- Assignment
The records below must be output exactly, without pictures.

==== Supplied data

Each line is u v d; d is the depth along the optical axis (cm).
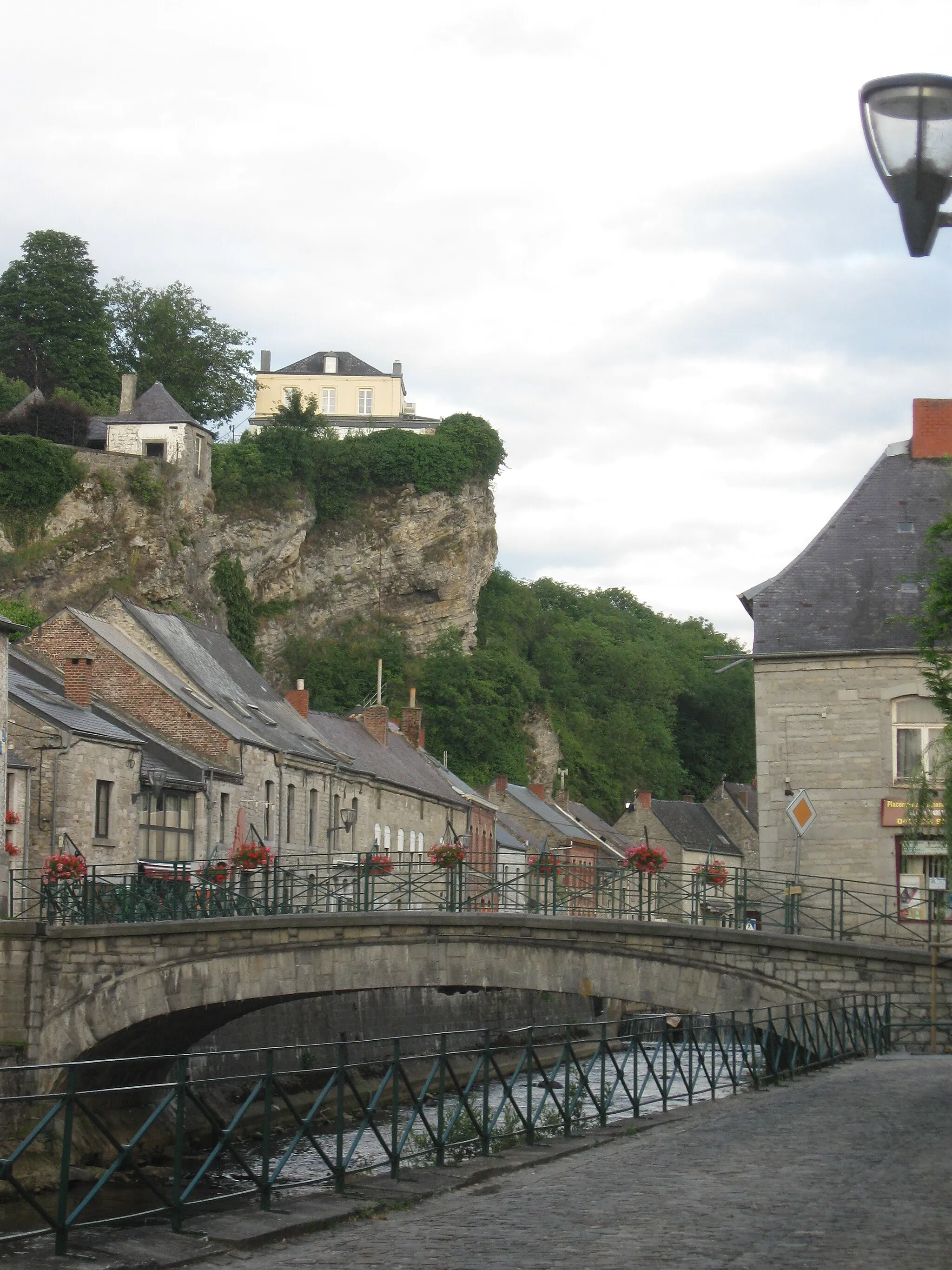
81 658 3975
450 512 9488
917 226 773
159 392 8050
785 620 3045
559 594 11394
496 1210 1078
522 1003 4244
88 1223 1027
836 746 2956
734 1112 1595
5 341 8544
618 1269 823
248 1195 1213
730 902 2880
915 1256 834
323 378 10644
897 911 2678
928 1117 1487
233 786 4122
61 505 7344
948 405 3244
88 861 3406
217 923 2720
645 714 10094
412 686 8925
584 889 2798
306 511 8950
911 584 3036
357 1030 3441
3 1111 2033
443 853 2805
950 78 746
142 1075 2722
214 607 8125
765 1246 873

========

- Response to this task
Each line is u v d; d is the depth along the optical axis (cm).
81 658 3975
450 512 9488
917 226 773
159 392 8050
785 620 3045
559 594 11394
496 1210 1078
522 1003 4244
88 1223 1027
836 746 2956
734 1112 1595
5 341 8544
618 1269 823
248 1195 1213
730 902 2880
915 1256 834
323 378 10644
897 911 2678
928 1117 1487
233 786 4122
61 505 7344
948 405 3244
88 861 3406
217 923 2720
645 714 10094
412 686 8925
584 889 2798
306 511 8950
911 584 3036
357 1030 3441
3 1111 2033
443 853 2805
950 78 746
142 1075 2722
214 607 8125
765 1246 873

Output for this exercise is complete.